I am trying to use the definition of bounded variation with the mean value theorem but I'm stuck. What do I do with the inequality?
We have that $|\alpha(x)| > M$, so that the reciprocal is well defined, at the least. Also, since $\alpha$ is of bounded variation, we'll let the constant $C$ be the variation of $\alpha$ (the constant that bounds the sum you gave, for every possible partition).
Next, consider any partition of $[a,b]$, say $x_i$, $0 \leq i \leq n$, where $x_0 = a$ and $x_n = b$.

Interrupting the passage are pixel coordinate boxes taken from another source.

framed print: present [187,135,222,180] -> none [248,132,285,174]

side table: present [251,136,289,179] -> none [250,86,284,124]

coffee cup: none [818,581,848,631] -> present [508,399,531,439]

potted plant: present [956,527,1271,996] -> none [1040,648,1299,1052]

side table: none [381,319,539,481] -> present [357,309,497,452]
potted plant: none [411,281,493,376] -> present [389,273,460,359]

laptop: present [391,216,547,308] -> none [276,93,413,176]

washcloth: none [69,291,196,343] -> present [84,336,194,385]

Now, we basically have to estimate the quantity: $$ \sum_{i=0}^{n-1} |f(x_{i+1}) - f(x_{i})| = \sum_{i=1}^n \left|\frac{1}{\alpha(x_{i+1})} - \frac{1}{\alpha(x_i)} \right| $$
Expand the inner bracket: $$ \sum_{i=0}^{n-1} \left|\frac{1}{\alpha(x_{i+1})} - \frac{1}{\alpha(x_i)} \right| = \sum_{i=0}^{n-1} \left|\frac{\alpha(x_i) - \alpha(x_{i+1})}{\alpha(x_i) \alpha(x_{i+1})}\right| $$
Now, since $|\alpha(x)| > M$, it follows that $\frac{1}{|\alpha(x)|} < \frac 1M$ for all $x \in [a,b]$. Hence: $$ \left|\frac{\alpha(x_i) - \alpha(x_{i+1})}{\alpha(x_i) \alpha(x_{i+1})}\right| \leq |\alpha(x_i) - \alpha(x_{i+1})| \frac{1}{|\alpha(x_i)|} \frac{1}{|\alpha(x_{i+1})|} \leq \frac{|\alpha(x_i) - \alpha(x_{i+1})|}{M^2} $$
Summing on both sides: $$ \sum_{i=0}^{n-1} \left|\frac{\alpha(x_i) - \alpha(x_{i+1})}{\alpha(x_i) \alpha(x_{i+1})}\right| \leq \frac 1{M^2}\sum_{i=0}^{n-1} |\alpha(x_i) - \alpha(x_{i+1})| \leq \frac{C}{M^2} $$
Hence, you get that $\frac 1 \alpha$ is also of bounded variation, since every possible variation is bounded by a finite quantity $\frac C{M^2}$.